While it's true that most retailers have completed their hiring of temporary workers, you shouldn't throw in the towel, just yet.

“It is never too late to find holiday jobs,” said CG&G chief executive officer John A. Challenger. “There is a lot of churn in the sectors that typically hire seasonal workers and because employers are often hiring a lot workers in a short amount of time, there is a strong chance that many of those new workers will not pan out.”

The hiring continues

In its September forecast, the global outplacement firm predicted holiday hiring will remain flat from a year ago. Should that be on the money, about 740,000 seasonal workers will be added to retail payrolls in the final three months of the year.

The bulk of this hiring typically occurs in late October and early November, and is usually reflected in the government's December employment report.

“That being said, we continue to see hiring in late November and into early December,” said Challenger. “On average, retail employment has grown by an average of 145,000 over the last five years. It is important to remember that these figures don’t include seasonal job gains outside of the retail sector. Job seekers can also be looking for holiday jobs in hotels, restaurants, catering companies, and warehouse and shipping facilities.”

The primary reason to not give up on the holiday job search is that the sectors that have the strongest need for seasonal workers are also those that typically see the highest turnover.

A 2014 report from the Hay Group, a management consulting firm, indicated that the turnover rate in the retail industry averaged 66% for part-time hourly sales associates.

Last year in the hospitality industry -- another major employer of seasonal workers -- the turnover rate averaged 72%, according to the Bureau of Labor Statistics.

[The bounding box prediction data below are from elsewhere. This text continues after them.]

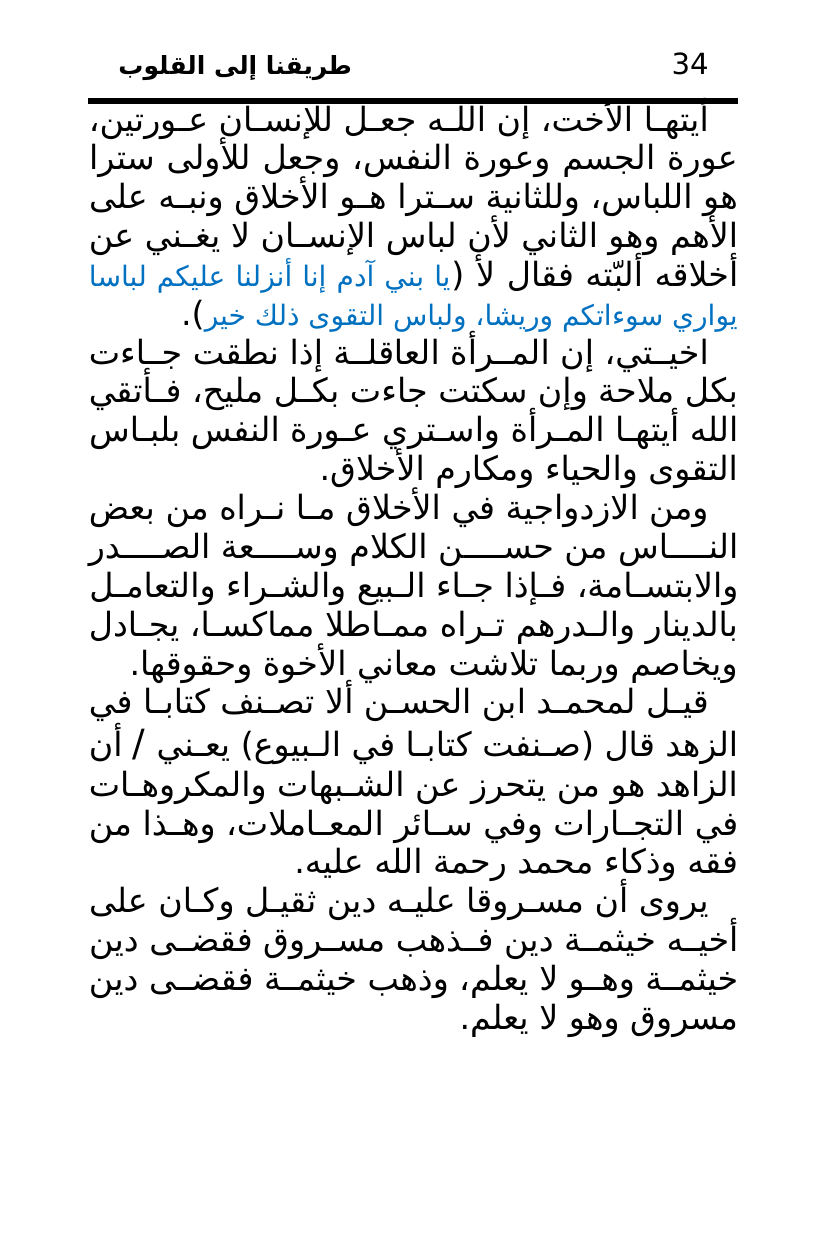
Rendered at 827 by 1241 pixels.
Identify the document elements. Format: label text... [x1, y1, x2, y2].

text قيل لمحمد ابن الحسن ألا تصنف كتابا في الزهد قال (صنفت كتابا في البيوع) يعني / أن الزاهد هو من يتحرز عن الشبهات والمكروهات في التجارات وفي سائر المعاملات، وهذا من فقه وذكاء محمد رحمة الله عليه. [89, 683, 738, 882]
text ومن الازدواجية في الأخلاق ما نراه من بعض الناس من حسن الكلام وسعة الصدر والابتسامة، فإذا جاء البيع والشراء والتعامل بالدينار والدرهم تراه مماطلا مماكسا، يجادل ويخاصم وربما تلاشت معاني الأخوة وحقوقها. [89, 488, 738, 683]
text أيتها الأخت، إن الله جعل للإنسان عورتين، عورة الجسم وعورة النفس، وجعل للأولى سترا هو اللباس، وللثانية سترا هو الأخلاق ونبه على الأهم وهو الثاني لأن لباس الإنسان لا يغني عن أخلاقه ألبّته فقال ﻷ (يا بني آدم إنا أنزلنا عليكم لباسا يواري سوءاتكم وريشا، ولباس التقوى ذلك خير). [89, 100, 738, 333]
text اخيتي، إن المرأة العاقلة إذا نطقت جاءت بكل ملاحة وإن سكتت جاءت بكل مليح، فأتقي الله أيتها المرأة واستري عورة النفس بلباس التقوى والحياء ومكارم الأخلاق. [89, 333, 738, 488]
text يروى أن مسروقا عليه دين ثقيل وكان على أخيه خيثمة دين فذهب مسروق فقضى دين خيثمة وهو لا يعلم، وذهب خيثمة فقضى دين مسروق وهو لا يعلم. [89, 882, 738, 1037]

“These high turnover rates, which are likely to be even higher among seasonal workers, mean that job seekers pursuing holiday employment should not hesitate to return to employers where they previously failed to get a job offer. The situation can change overnight,” said Challenger.

What to do

Challenger offers the following tips for holiday job-seekers:

  • Visit employers in person. It is tempting to conduct a job search from behind the computer screen. However, many retailers will not post their seasonal jobs online -- particularly smaller mom and pop stores.
  • Return to previous attempts. Don’t hesitate to go back to employers where you might have failed to get a job. Staffing needs may have changed or they may have lost one or more seasonal workers.
  • Think outside the (big) box. Retailers undoubtedly have the strongest need for seasonal workers, but don’t overlook entertainment venues, restaurants, caterers, and other businesses that are busy during the holidays. And, since more shoppers buy online, shipping companies like UPS and FedEx have enormous demand for seasonal workers.
  • Be flexible. The most challenging jobs to fill are those with overnight or early morning positions dedicated to receiving new shipments and restocking floors. If you're willing to work any hours thrown your way you'll have a leg up on the competition.
  • Start with places you shop/visit. If you're a frequent customer at a particular store or restaurant, start your job search there. Even if you don't have a “relationship” with the manager or staff, they are likely to recognize you as a regular, which may give you an advantage.